We’ve explained what “Tensor cores” are in a previous blog post, but what you may not know is that Nvidia is working hard at improving how fast these already blistering CPU cores are. The T4 PCIe card was first introduced in 2018, but it’s still a product that many people have never heard of. Yet it can play a crucial part in modern data centers.
What Does the T4 Do?
The T4 is designed to accelerate processing tasks typically used in machine learning applications and other high-performance tasks using tensor math. It can also perform general-purpose GPU computing tasks using CUDA cores. So anything that’s been written to use CUDA on regular GPUs, should work here as well.
What the T4 doesn’t do is connect to a display device and act as a GPU. It doesn’t have any back-panel IO at all and is designed to be installed in low-profile server systems.
The T4s Specs
The T4 card is essentially what you get when you take an Nvidia RTX GPU and remove the GPU features, such as display outputs. What you have left over are the CUDA cores, dedicated Tensor Cores and the ray-tracing acceleration hardware found in RTX GPUs. The T4 is based on the Turing chipset specifically, so it’s tensor and ray-tracing hardware matches those on equivalent RTX cards on a per-core basis.
The T4 in particular has:
2560 CUDA cores.
320 Turing Tensor cores.
16GB of GDDR6 with ECC.
Compared to a regular x86 CPU typically used in servers, the T4 is much, much faster at processing jobs such as training neural nets or drawing inferences from data.
It’s about more than just hardware performance however. The T4 card is passively cooled, low-profile and only draws 70W at its peak. In environments where the energy cost of computation is a major factor, this makes it orders of magnitude cheaper to run machine learning and GPGPU tasks on something like the T4 than a typical server-grade CPU.
Who is the T4 For?
The T4 has a place both in server systems and in workstations. Especially for workstation systems where you need to do machine learning tasks such as creating deep fakes or upscale footage using high-end AI upscaling. The use cases for machine-learning acceleration are growing by the day and adding a dedicated card to handle that while you keep working in the foreground could be a cost-effective way to boost your available processing power.

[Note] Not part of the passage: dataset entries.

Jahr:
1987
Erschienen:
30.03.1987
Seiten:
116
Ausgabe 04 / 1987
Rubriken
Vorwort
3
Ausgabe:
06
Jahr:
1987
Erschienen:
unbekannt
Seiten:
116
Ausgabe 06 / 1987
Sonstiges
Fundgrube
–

For server owners in data centers or perhaps just in SME’s or creative groups who need to share processing time, T4 cards and the like offer a way to accelerate offline rendering or machine learning type workloads in a small package. Many servers already have several low-profile PCIe slots to spare, which means that T4s can act as in-place upgrades and free up traditional CPUs for other tasks.
A Niche Card With Wide Applications
While a headless GPU packed with specialized silicon isn’t a component we’d recommend to every customer, the application of machine learning methods and the need to perform tensor math is growing rapidly. The T4 makes a whole lot of sense for a surprisingly large number of consumers.